Spinoza- en Stevinpremies voor zes topwetenschappers
Er zijn vier Spinozapremies toegekend, ook wel bekend als de Nederlandse Nobelprijzen. Eén daarvan gaat dit jaar naar de Utrechtse hoogleraar Bas van Bavel, expert op het gebied van de sociaaleconomische geschiedenis. Hij deed volgens NWO grensverleggend onderzoek naar de rol van de markteconomie in vroegere samenlevingen en de onze. Zijn originele, vernieuwende analyse heeft de huidige visie daarop radicaal herzien, aldus NWO in een persbericht.
Van Bavel wil de 2,5 miljoen die hoort bij de Spinozapremie gebruiken om nieuwe onderzoekslijnen te ontwikkelen, zei hij in een interview met DUB. "Na het onderzoek over de markteconomie, wil ik de ontwikkeling van andere coördinatiesystemen door de tijd heen onder de loep nemen. Denk aan hoe we de staat hebben ingericht, wat de rol van de familie is of hoe we ons hebben verbonden in gilden. Ik wil zo beter begrijpen hoe deze systemen elkaar door de tijd heen binnen een samenleving in evenwicht hebben gehouden. Welke patronen of mechanismen zie je? En hoe bepaalt dat de welvaart in die periode?”
Infectieziekten, quantumfysica en de Melkweg
Medisch bioloog Yvette van Kooyk, hoogleraar aan het Amsterdam UMC, onderzocht hoe het immuunsysteem ontregeld raakt bij het ontstaan van kanker, auto-immuunziekten en infectieziekten zoals hiv/aids. Ze ontdekte dat bepaalde suikermoleculen de communicatie tussen cellen van het immuunsysteem kunnen stimuleren of juist remmen. Ze ontwikkelt nano-medicijnen die het immuunsysteem ondersteunen bij het gevecht tegen kanker en andere ziekten.

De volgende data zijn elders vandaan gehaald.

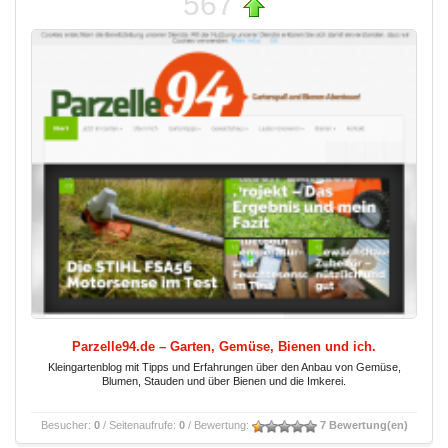
567
Parzelle94.de – Garten, Gemüse, Bienen und ich.
Kleingartenblog mit Tipps und Erfahrungen über den Anbau von Gemüse,
Blumen, Stauden und über Bienen und die Imkerei.
Besucher:
0
/ Seitenaufrufe:
0
/ Bewertung:
7 Bewertung(en)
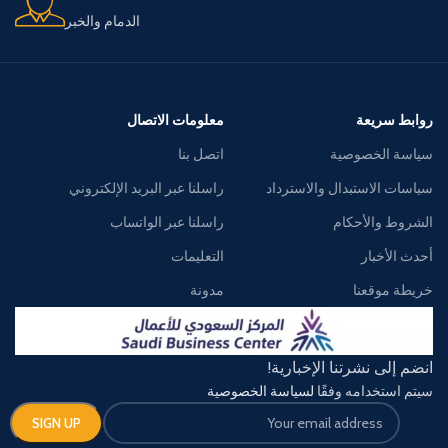
الدمام والخبر
روابط سريعة
معلومات الاتصال
سياسة الخصوصية
اتصل بنا
سياسات الاستبدال والاسترداد
راسلنا عبر البريد الإلكتروني
الشروط والأحكام
راسلنا عبر الواتساب
أحدث الأخبار
التعليمات
خريطة موقعنا
مدونة
انضم إلى نشرتنا الإخبارية!
سيتم استخدامه وفقًا
لسياسة الخصوصية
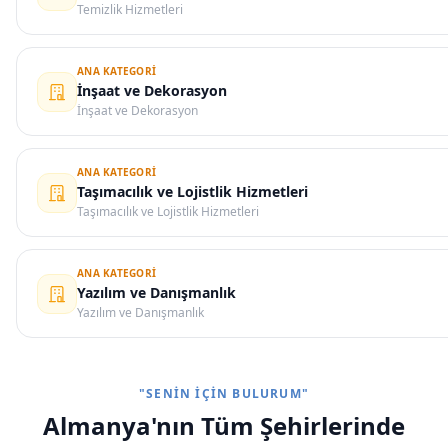
Temizlik Hizmetleri
ANA KATEGORI
İnşaat ve Dekorasyon
İnşaat ve Dekorasyon
ANA KATEGORI
Taşımacılık ve Lojistlik Hizmetleri
Taşımacılık ve Lojistlik Hizmetleri
ANA KATEGORI
Yazılım ve Danışmanlık
Yazılım ve Danışmanlık
"SENIN İÇIN BULURUM"
Almanya'nın Tüm Şehirlerinde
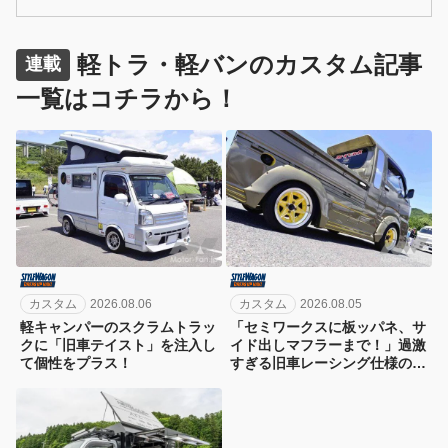
す！ 仕事も街乗りもオシャレに乗りたい、そんな皆さん、必
見です！
軽トラ・軽バンのカスタム記事
連載
一覧はコチラから！
カスタム
2026.08.06
カスタム
2026.08.05
軽キャンパーのスクラムトラッ
「セミワークスに板ッパネ、サ
クに「旧車テイスト」を注入し
イド出しマフラーまで！」過激
て個性をプラス！
すぎる旧車レーシング仕様のハ
イゼットジャンボ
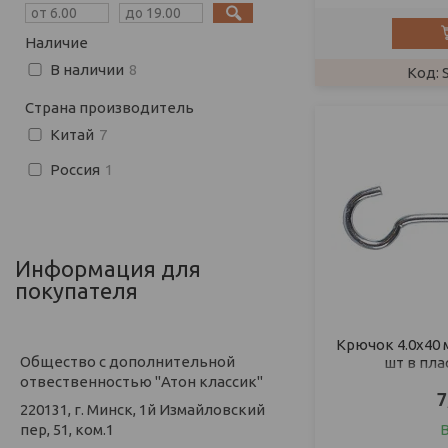
Наличие
В наличии
8
Страна производитель
Китай
7
Россия
1
Информация для
покупателя
Крючок 4.0х40 
Общество с дополнительной
шт в пла
отвественностью "Атон классик"
7
220131, г. Минск, 1й Измайловский
пер, 51, ком.1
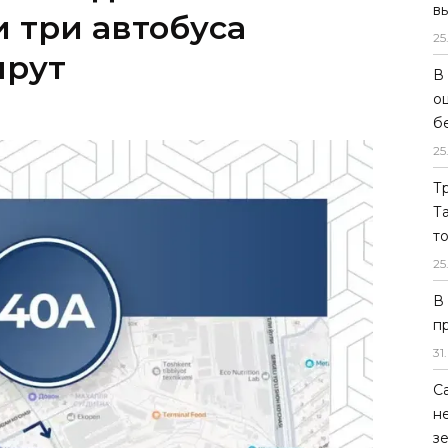
в
25
В
о
б
25
Т
Т
т
25
В
п
31
.
С
н
з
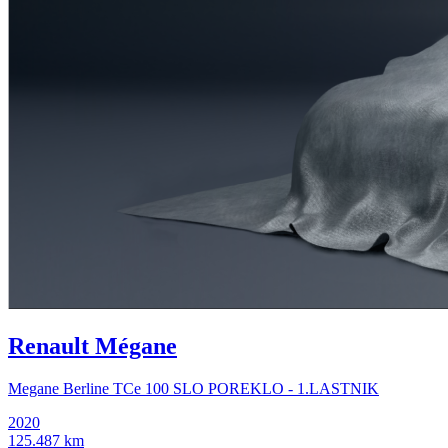
Renault Mégane
Megane Berline TCe 100 SLO POREKLO - 1.LASTNIK
2020
125.487 km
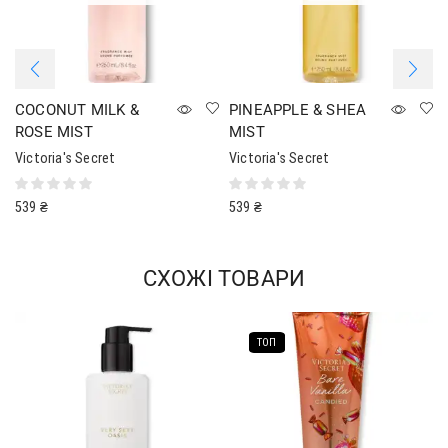
COCONUT MILK &
PINEAPPLE & SHEA
ROSE MIST
MIST
Victoria's Secret
Victoria's Secret
539
₴
539
₴
СХОЖІ ТОВАРИ
ТОП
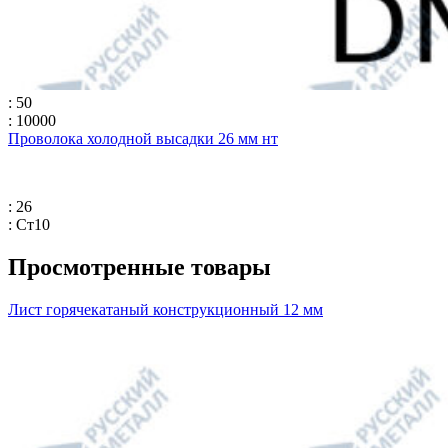
: 50
: 10000
Проволока холодной высадки 26 мм нт
: 26
: Ст10
Просмотренные товары
Лист горячекатаный конструкционный 12 мм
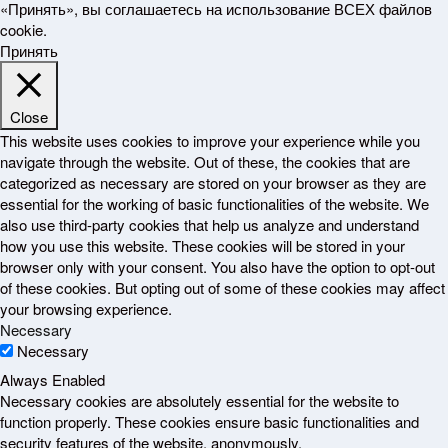
«Принять», вы соглашаетесь на использование ВСЕХ файлов
cookie.
Принять
Close
This website uses cookies to improve your experience while you
navigate through the website. Out of these, the cookies that are
categorized as necessary are stored on your browser as they are
essential for the working of basic functionalities of the website. We
also use third-party cookies that help us analyze and understand
how you use this website. These cookies will be stored in your
browser only with your consent. You also have the option to opt-out
of these cookies. But opting out of some of these cookies may affect
your browsing experience.
Necessary
Necessary
Always Enabled
Necessary cookies are absolutely essential for the website to
function properly. These cookies ensure basic functionalities and
security features of the website, anonymously.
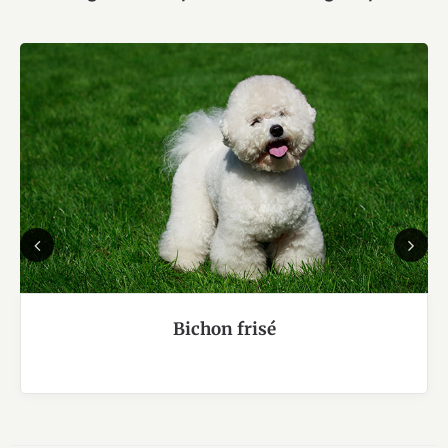
Previous
Next
Bichon frisé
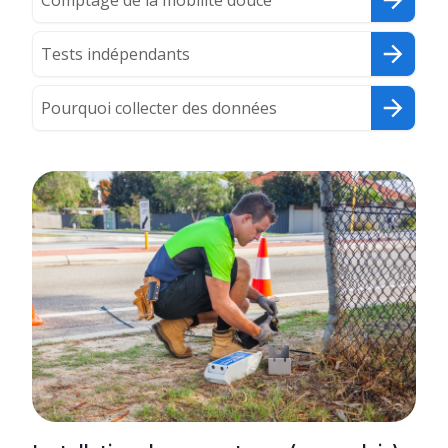
Comptage de la mobilité douce
Tests indépendants
Pourquoi collecter des données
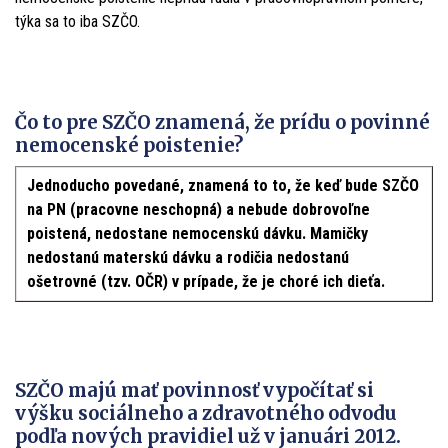
týka sa to iba SZČO.
Čo to pre SZČO znamená, že prídu o povinné
nemocenské poistenie?
Jednoducho povedané, znamená to to, že keď bude SZČO
na PN (pracovne neschopná) a nebude dobrovoľne
poistená, nedostane nemocenskú dávku. Mamičky
nedostanú materskú dávku a rodičia nedostanú
ošetrovné (tzv. OČR) v prípade, že je choré ich dieťa.
SZČO majú mať povinnosť vypočítať si
výšku sociálneho a zdravotného odvodu
podľa nových pravidiel už v januári 2012.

Ronald Hanson, hoogleraar quantumfysica aan de Technische Universiteit Delft en wetenschappelijk directeur van QuTech, is wereldleider op het gebied van quantumnetwerken. In meerdere experimenten wist hij afzonderlijke deeltjes zodanig aan elkaar te koppelen dat ze zich gedroegen als één deeltje, ook al zaten ze meer dan een kilometer uit elkaar. Deze zogeheten verstrengeling is een belangrijke voorwaarde voor de werking van toekomstige quantumnetwerken, die niet te kraken of af te luisteren zijn.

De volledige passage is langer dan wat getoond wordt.